🐾 Les animaux ou la nouvelle famille nucléaire ? (Episode 1/5)

Août 4, 2026 | État du droit

L’été est arrivé, et avec lui son lot de départs en vacances et malheureusement, son pic annuel d’abandons d’animaux de compagnie.

Chaque année, ce sont des dizaines de milliers d’animaux qui se retrouvent livrés à eux-mêmes sur le bord des routes ou attachés sur un rond-point, pendant que leurs « propriétaires » partent profiter du soleil.

Un grand classique… que l’on souhaiterait voir disparaître.

Alors, petit rappel juridique, parce que je suis Avocat en droit de la famille, mais que la famille, ça inclut parfois des compagnons à poils, à écailles ou à plumes (etc…). Petit point juridique sur la question de l’abandon sauvage d’un animal.

📜 Ce que dit la loi

Pour rappel, le droit privé distingue les personnes des biens : il s’agit d’une summa divisio par excellence. Mais au sein de ces deux catégories, des nuances peuvent exister. C’est notamment le cas de l’animal, de compagnie ou non.

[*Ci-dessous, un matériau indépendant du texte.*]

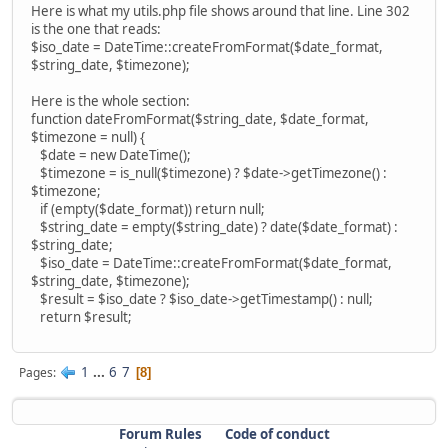
Here is what my utils.php file shows around that line. Line 302
is the one that reads:
$iso_date = DateTime::createFromFormat($date_format,
$string_date, $timezone);
Here is the whole section:
function dateFromFormat($string_date, $date_format,
$timezone = null) {
$date = new DateTime();
$timezone = is_null($timezone) ? $date->getTimezone() :
$timezone;
if (empty($date_format)) return null;
$string_date = empty($string_date) ? date($date_format) :
$string_date;
$iso_date = DateTime::createFromFormat($date_format,
$string_date, $timezone);
$result = $iso_date ? $iso_date->getTimestamp() : null;
return $result;
1
...
6
7
Pages
8
Forum Rules
Code of conduct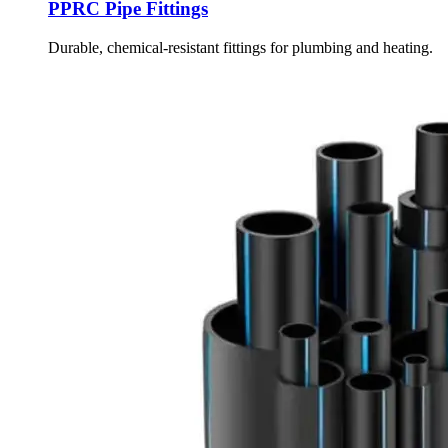
PPRC Pipe Fittings
Durable, chemical-resistant fittings for plumbing and heating.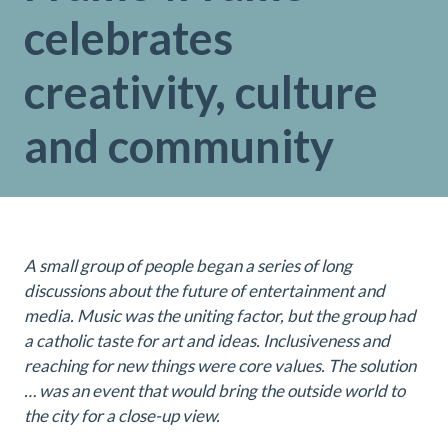
celebrates
creativity, culture
and community
A small group of people began a series of long
discussions about the future of entertainment and
media. Music was the uniting factor, but the group had
a catholic taste for art and ideas. Inclusiveness and
reaching for new things were core values. The solution
… was an event that would bring the outside world to
the city for a close-up view.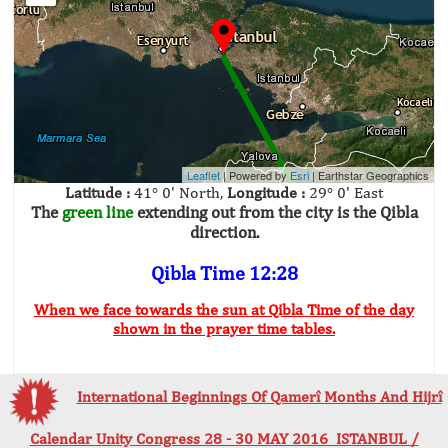
Leaflet
| Powered by
Esri
|
Earthstar Geographics
Latitude :
41° 0' North,
Longitude :
29° 0' East
The
green line
extending out from the city is the Qibla
direction.
Qibla Time 12:28
When we face towards the sun at Qibla Time of the day
shown in the prayer time tables.
International Beginnings Of Qamerî Months And Hijrî
Calendar Unity Congress 28 - 30 MAY 2016 ISTANBUL /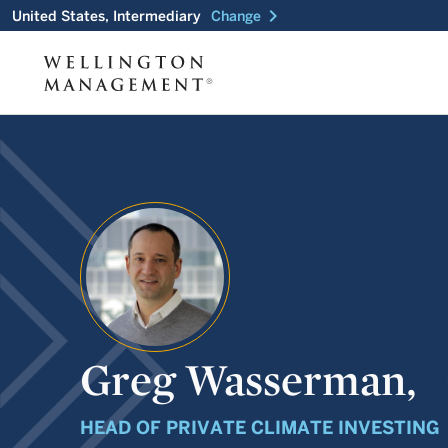
chevron_right
United States, Intermediary
Change
Greg Wasserman,
HEAD OF PRIVATE CLIMATE INVESTING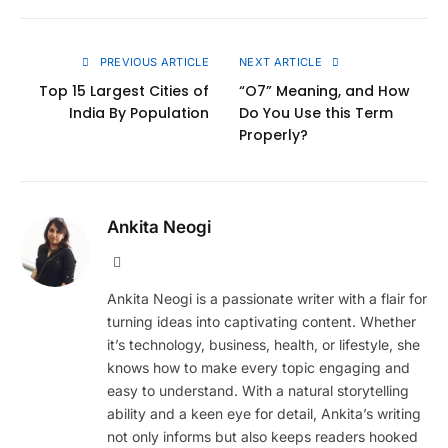
Link
PREVIOUS ARTICLE
NEXT ARTICLE
Top 15 Largest Cities of
“O7” Meaning, and How
India By Population
Do You Use this Term
Properly?
Ankita Neogi
Website
Ankita Neogi is a passionate writer with a flair for
turning ideas into captivating content. Whether
it’s technology, business, health, or lifestyle, she
knows how to make every topic engaging and
easy to understand. With a natural storytelling
ability and a keen eye for detail, Ankita’s writing
not only informs but also keeps readers hooked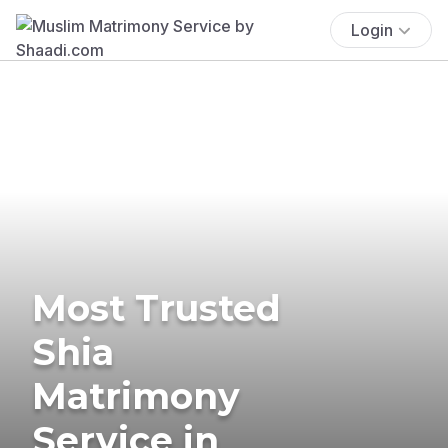
Login
Most Trusted
Shia
Matrimony
Service in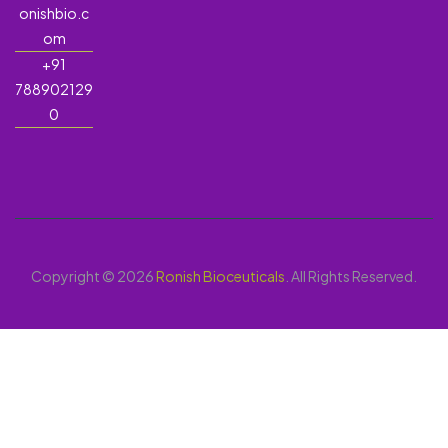
onishbio.c
om
+91
788902129
0
Copyright © 2026
Ronish Bioceuticals
. All Rights Reserved.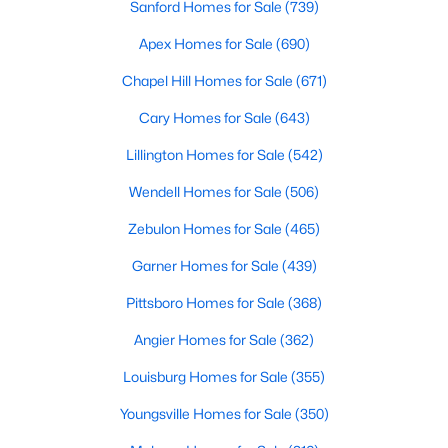
Sanford Homes for Sale
(739)
Apex Homes for Sale
(690)
$337,205
Active
Chapel Hill Homes for Sale
(671)
3
2
1338
0.28
Cary Homes for Sale
(643)
Beds
Baths
Sqft
Acres
Lillington Homes for Sale
(542)
162 Arendell Ct, Fuquay Varina, NC 27526
MLS#: 10183924
Wendell Homes for Sale
(506)
Zebulon Homes for Sale
(465)
New - 3 Days Ago
Garner Homes for Sale
(439)
Pittsboro Homes for Sale
(368)
Angier Homes for Sale
(362)
Louisburg Homes for Sale
(355)
Youngsville Homes for Sale
(350)
$349,465
Active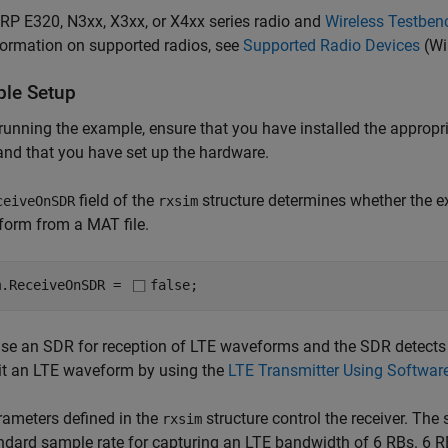
RP E320, N3xx, X3xx, or X4xx series radio and
Wireless Testben
formation on supported radios, see
Supported Radio Devices
(Wi
le Setup
running the example, ensure that you have installed the appropr
and that you have set up the hardware.
field of the
structure determines whether the e
ceiveOnSDR
rxsim
form from a MAT file.
m.ReceiveOnSDR = 
false
;
use an SDR for reception of LTE waveforms and the SDR detect
it an LTE waveform by using the
LTE Transmitter Using Softwar
ameters defined in the
structure control the receiver. The 
rxsim
ndard sample rate for capturing an LTE bandwidth of 6 RBs. 6 R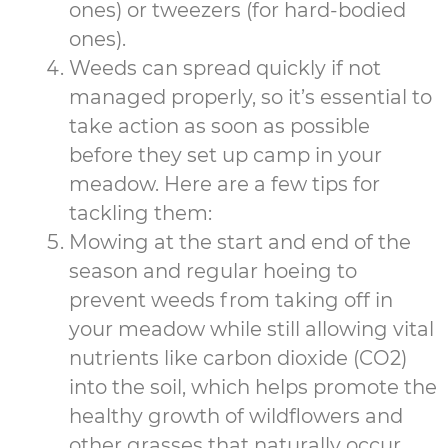
ones) or tweezers (for hard-bodied
ones).
Weeds can spread quickly if not
managed properly, so it’s essential to
take action as soon as possible
before they set up camp in your
meadow. Here are a few tips for
tackling them:
Mowing at the start and end of the
season and regular hoeing to
prevent weeds from taking off in
your meadow while still allowing vital
nutrients like carbon dioxide (CO2)
into the soil, which helps promote the
healthy growth of wildflowers and
other grasses that naturally occur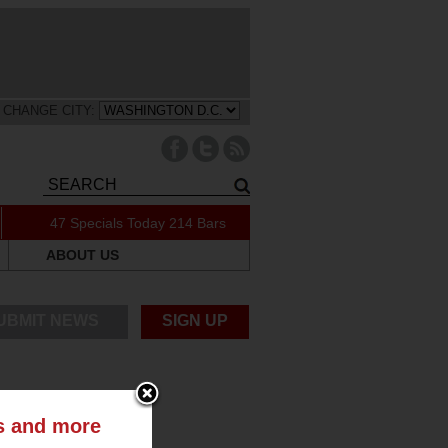
CHANGE CITY:
47 Specials Today
214 Bars
ABOUT US
UBMIT NEWS
SIGN UP
ts and more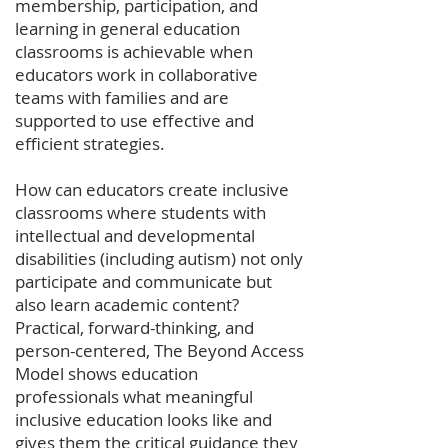
membership, participation, and
learning in general education
classrooms is achievable when
educators work in collaborative
teams with families and are
supported to use effective and
efficient strategies.
How can educators create inclusive
classrooms where students with
intellectual and developmental
disabilities (including autism) not only
participate and communicate but
also learn academic content?
Practical, forward-thinking, and
person-centered, The Beyond Access
Model shows education
professionals what meaningful
inclusive education looks like and
gives them the critical guidance they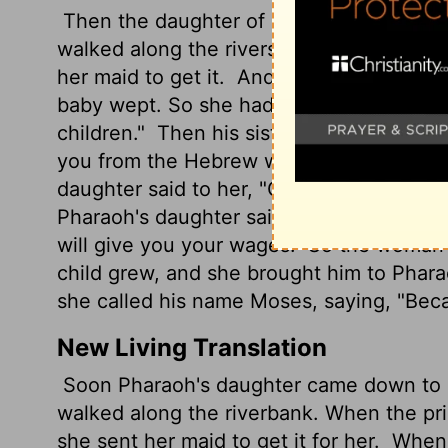
Then the daughter of Pharaoh came down
walked along the riverside; and when sh
her maid to get it.
And when she had open
baby wept. So she had compassion on him
children."
Then his sister said to Pharaoh'
you from the Hebrew women, that she ma
daughter said to her, "Go." So the maiden
Pharaoh's daughter said to her, "Take thi
will give you your wages." So the woman
child grew, and she brought him to Phar
she called his name Moses, saying, "Beca
New Living Translation
Soon Pharaoh's daughter came down to ba
walked along the riverbank. When the pr
she sent her maid to get it for her.
When t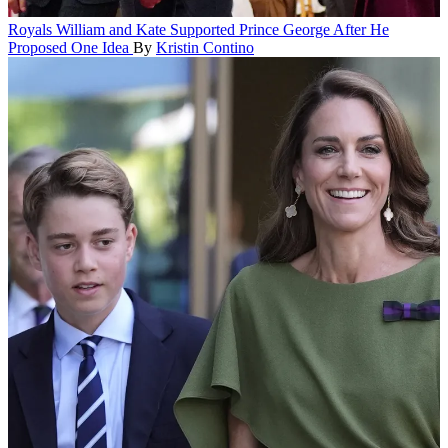
Royals
William and Kate Supported Prince George After He
Proposed One Idea
By
Kristin Contino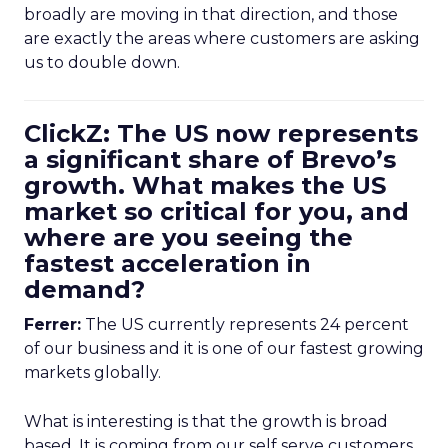
broadly are moving in that direction, and those
are exactly the areas where customers are asking
us to double down.
ClickZ: The US now represents
a significant share of Brevo’s
growth. What makes the US
market so critical for you, and
where are you seeing the
fastest acceleration in
demand?
Ferrer:
The US currently represents 24 percent
of our business and it is one of our fastest growing
markets globally.
What is interesting is that the growth is broad
based. It is coming from our self serve customers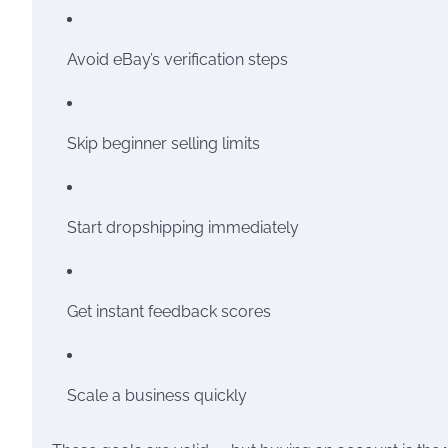
Avoid eBay’s verification steps
Skip beginner selling limits
Start dropshipping immediately
Get instant feedback scores
Scale a business quickly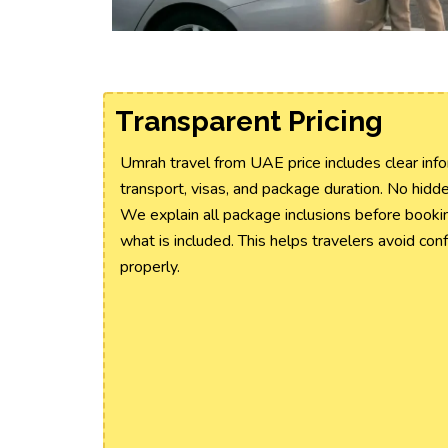
Transparent Pricing
Umrah travel from UAE price includes clear info
transport, visas, and package duration. No hidd
We explain all package inclusions before booki
what is included. This helps travelers avoid con
properly.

En effet, depuis la réforme du 16 février 2015 (loi n°2015-177), le Code civil ne considère plus l’animal comme un simple « bien meuble » mais il est reconnu comme un être vivant doué de sensibilité (article 515-14 dudit Code).

C’est sur ce fondement que la jurisprudence a pu estimer qu’un chien est un être vivant, unique et irremplaçable destiné à recevoir l’affection de son maître, sans aucune vocation économique, son remplacement étant impossible (V. Civ. 1re, 9 déc. 2015, n°14-25.910 concernant une affaire fondée sur le défaut de conformité).

Dans la même veine, le Code pénal punit quant à lui l’abandon d’un animal de trois ans d’emprisonnement et 45 000 € d’amende (article 521-1). Trois ans, comme pour certaines violences contre les personnes.

Les trois derniers alinéas de l’article précité disposent en l’occurrence que :

"Est également puni des mêmes peines l'abandon d'un animal domestique, apprivoisé ou tenu en captivité, à l'exception des animaux destinés au repeuplement.

Lorsqu'ils sont commis avec circonstance aggravante, sauf lorsque les faits ont entraîné la mort de l'animal, les délits mentionnés au présent article sont punis de quatre ans d'emprisonnement et de 60 000 euros d'amende.

Est considéré comme circonstance aggravante de l'acte d'abandon le fait de le perpétrer, en connaissance de cause, dans des conditions présentant un risque de mort immédiat ou imminent pour l'animal domestique, apprivoisé ou tenu en captivité.
"


🏡 Le mot de la fin

Adopter, c’est un véritable engagement et non un abonnement résiliable en juillet-août. Avant de partir, il existe des solutions : pension, famille d’accueil, petsitters… Bref, tout, sauf le bord de la départementale.

Alors non, l’animal de compagnie n’est pas considéré juridiquement comme une personne. Pour autant, il relève d’une législation particulière le protégeant.